# introduction of new dog



## Sarah Atlas (Dec 15, 2008)

My house hold consists of 2 very hight drive working dogs. One a 10 year old retired working male (intact) the other a 5 year old spayed bitch. Last December i imported a 5 month old male from Eurosportk9. I had the pup home 6 weeks and due to family circumstances I sent him to boot camp for USAR training. I have worked with him every two months (he is 8 hrs. away) He is now 14 months old and over the top drive with the attitude of a punk. He is obedient in his work but deff. had an air about him. Ok i tried to reintroduce him to the female in a neutral area...he would not stop trying to hang on her head. after a few minutes i needed to remove the female. She had enough. The male was then brought into the neutral area while the obnoxious pup was put on a leash. Older male was tolerant but reaching his limits. before i took him away. Bringing the obnoxious one comes home in November. any suggestions.
sorry for the dissitation lol


----------



## Sarah ten Bensel (Mar 16, 2008)

My questions is do you want them to be best friends? IMO, dogs don't need to be best friends. They need to co-exist with ME.
This is what I have done and so far it is working for me.Young dogs are PITA and I have never pressed the patience of my older dogs by throwing them together. My dogs don't need to be friends, just tolerate each other and walk with me on leash, otherwise they are kept separate with only one dog at a time. New dog is completely separated from the pack for a few weeks, out on walks with me, training, etc, back in the crate. Then for a while (depending on how it goes) Someone else walks my other dog and I manage the newbie. We just walk, no sniffing no messing with each other until they have settled to the walk. Newbie dog cannot head butt or m test the patience of the other dog - my dogs have learned this quick. Soon they will sniff each other, and we continue to walk. Later I will take them out with just me. I don't talk to them much, just let them walk . Everyone knows the rules. This way the older dog begins to trust that I will keep the beast from bugging him and the newbie learns the rules.
SO IMO decide what ywhat you want, but understand that keeping them strictly separate for a long while has been a sanity saver to me and allows the other dogs to gradually let the dog in the pack. Have rules and stick to them. Its good for the new dog and the old dogs. With my new pup, now 11 months, he has enough manners and a working relationship with me to have more freedom. Now on leash both can lay down and sit and hang out. Rough housing is NOT permitted as it tends to escalate. In areas where we can go off leash, the can now be off together and they just trot around a sniff stuff. My older dog is very obedient, newbie stays on a drag line. In the house, only one dog is out a time and they are rotated. Is this fair? I dunno, but it works for me and there is peace in the house. My house is small and I don't want to deal with their little "power struggles" over space or my attention. They are never un supervised in the backyard, ever. They are never in the yard tgether with out me doing obedience activities and there are no toys out t pick fights. So far so good.
Hope this helps, but its just I how i do it in our house

Some dogs will never get along and should be kept separated. My deceased bitch was one such dog. She would have killed the new dog no doubt. She was not right in the head. It took 16 months until pup grew up enough to hold his own and have enough OB. There wer scuffles, but they were all my fault, not the dogs. In the end they could walk together with me on leash and run together in a neutral area


----------



## Jeff Oehlsen (Apr 7, 2006)

So while your dog was being a gigantic dick head, what were you doing besides watching ?
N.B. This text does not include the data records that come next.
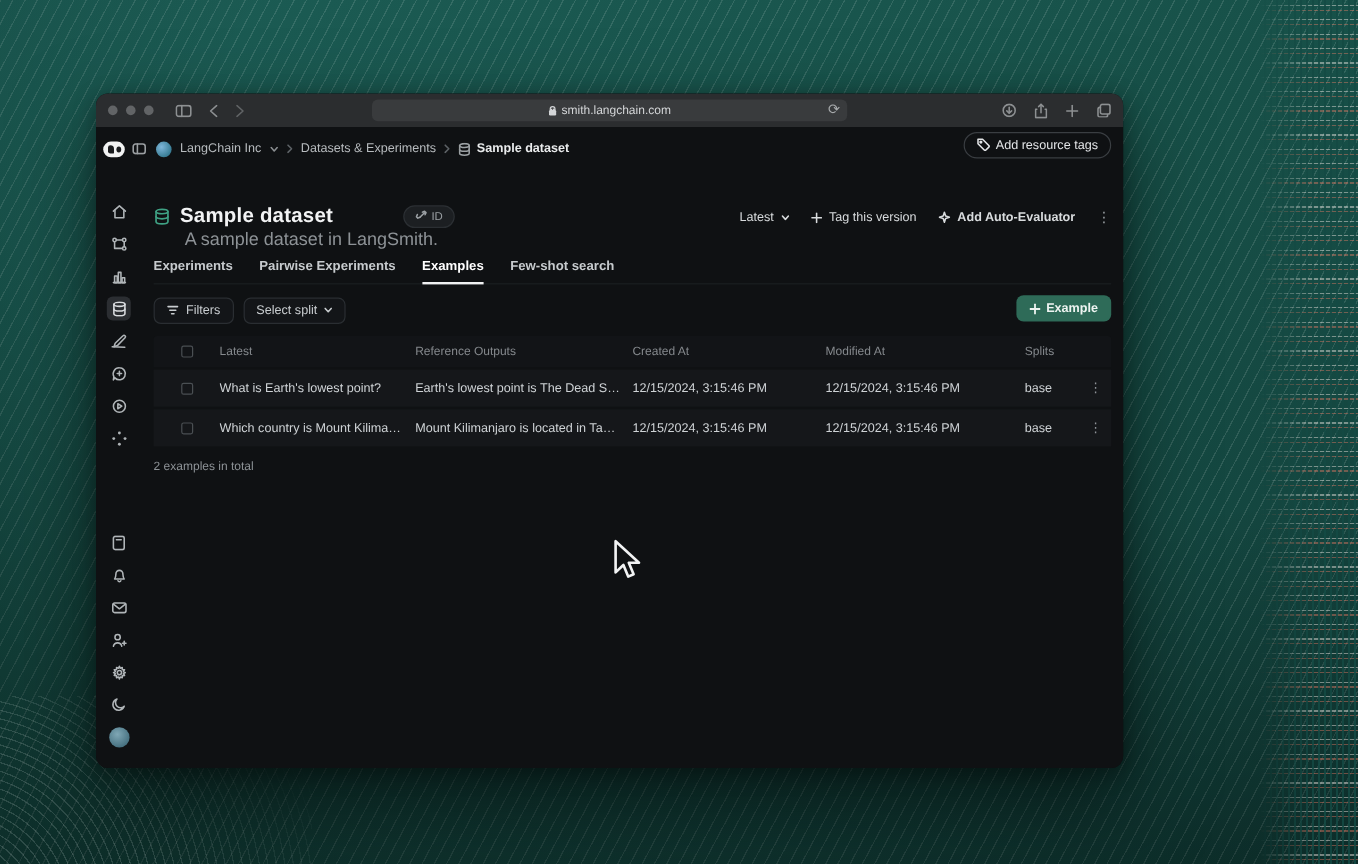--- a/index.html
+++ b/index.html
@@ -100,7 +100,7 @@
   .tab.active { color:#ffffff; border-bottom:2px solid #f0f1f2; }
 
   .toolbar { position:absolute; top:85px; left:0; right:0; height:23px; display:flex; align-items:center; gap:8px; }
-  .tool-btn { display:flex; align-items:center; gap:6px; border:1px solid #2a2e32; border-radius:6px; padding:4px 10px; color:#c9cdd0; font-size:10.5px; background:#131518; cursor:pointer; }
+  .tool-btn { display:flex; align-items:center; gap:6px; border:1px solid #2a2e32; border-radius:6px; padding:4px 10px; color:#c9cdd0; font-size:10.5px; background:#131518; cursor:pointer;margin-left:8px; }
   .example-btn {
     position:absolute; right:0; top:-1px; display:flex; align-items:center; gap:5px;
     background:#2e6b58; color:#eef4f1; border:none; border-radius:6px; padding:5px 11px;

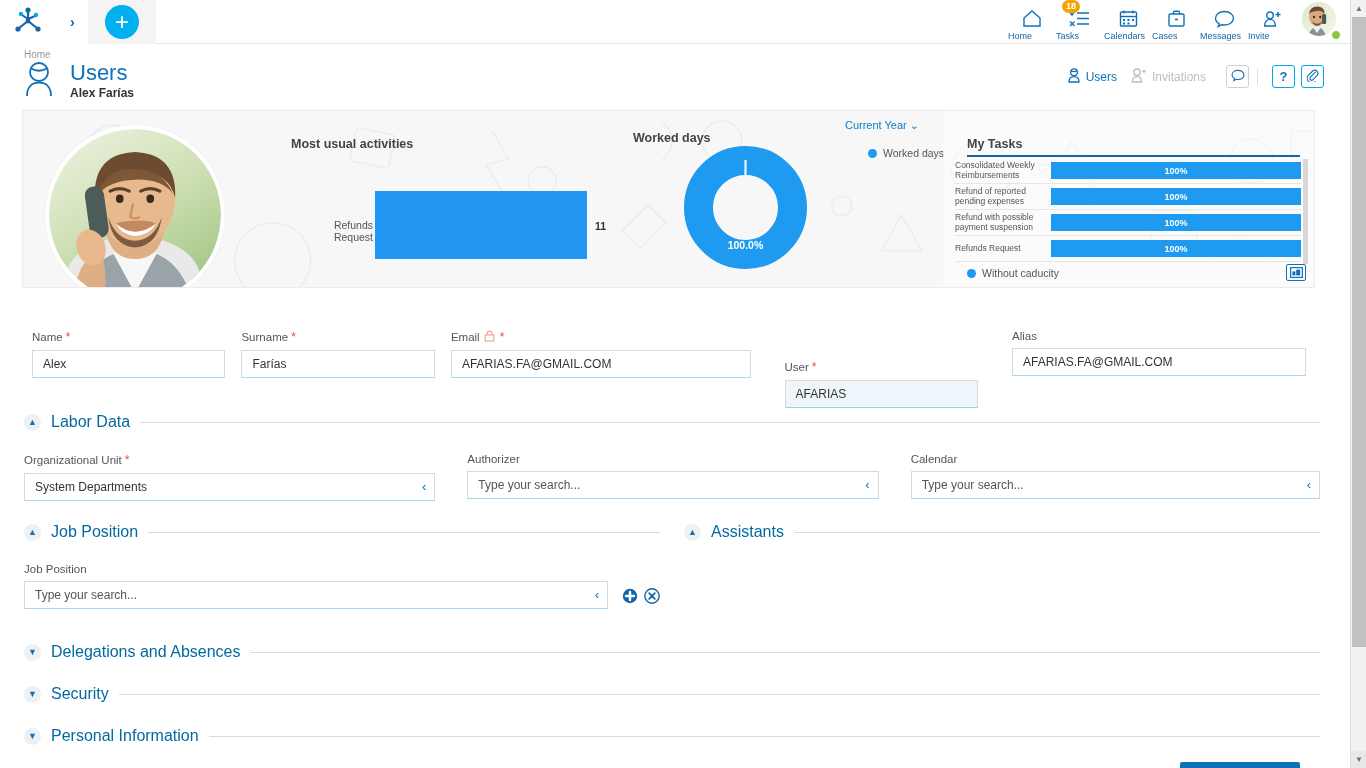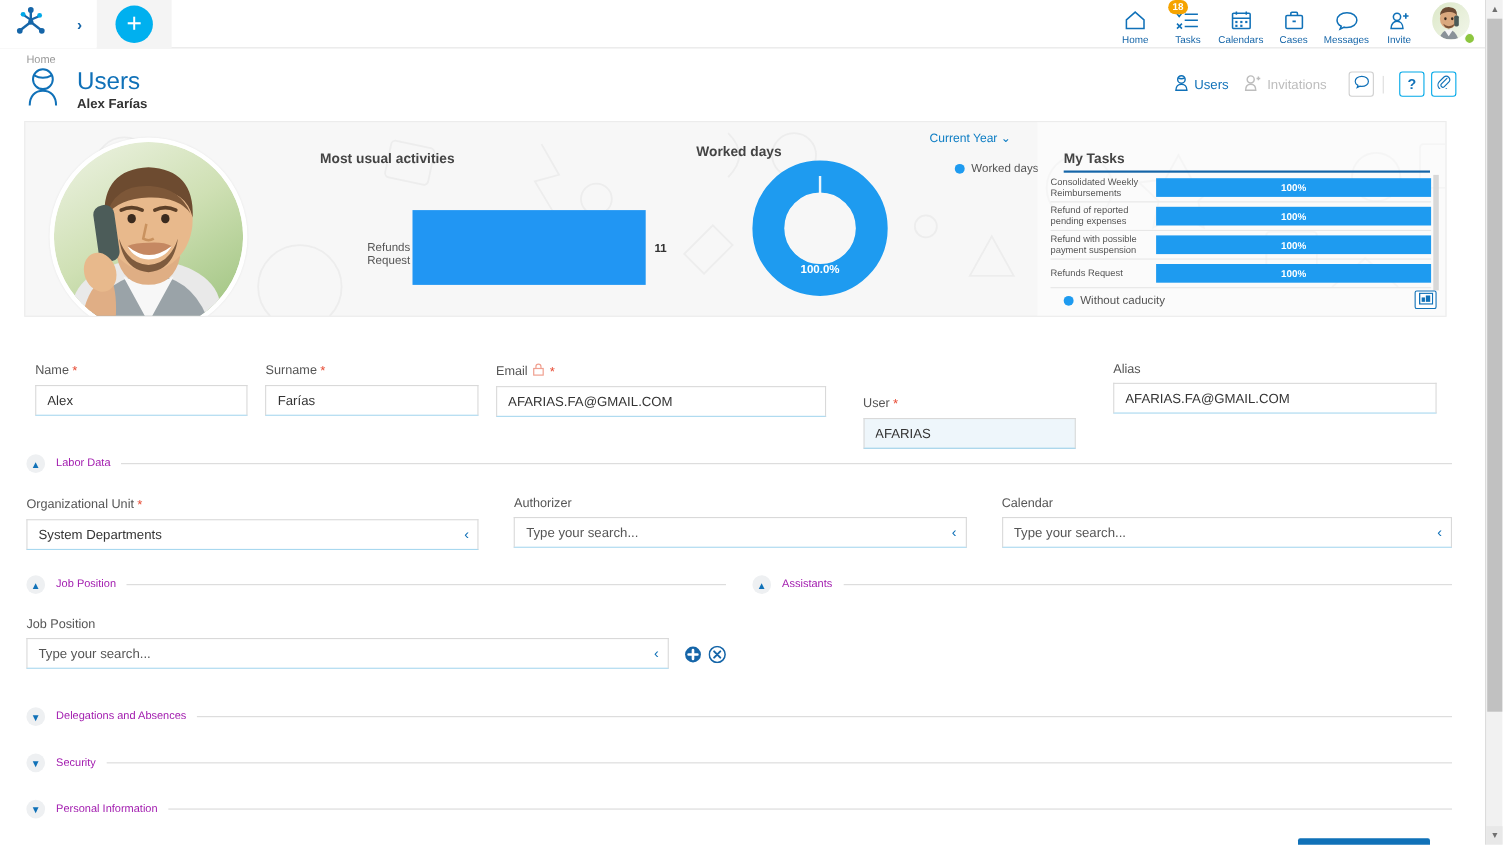--- a/index.html
+++ b/index.html
@@ -41,7 +41,7 @@
   .topnav { display: flex; align-items: flex-end; height: 44px; padding-right: 4px; }
   .topnav-item {
     width: 48px; height: 44px; display: flex; flex-direction: column;
-    align-items: center; justify-content: flex-end; padding-bottom: 3px;
+    justify-content: flex-end; padding-bottom: 3px;
     cursor: pointer; position: relative; text-decoration: none;
   }
   .topnav-ico { height: 20px; display: flex; align-items: center; justify-content: center; }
I never really get these questions. Your dog is being a dick, what should I do, oh what should I do ??

How about you correct the dog for acting like a prick. There you go, problem solved.


----------



## Sarah Atlas (Dec 15, 2008)

I am the pack leader. my dogs are working dogs, everyday not just sport. I have no problem keeping them seperated. was just looking for suggestions as i have never had 2 intect males in the house. As far as the young one being a dick head...yes he is but i do not have him home and all things will change when he comes to live with me in two months.

so, suggestions or recommendations please


----------



## Jeff Oehlsen (Apr 7, 2006)

If he is jumping all over your other dogs, and they are not responding, then you should be alright when he comes home, you will get control.


----------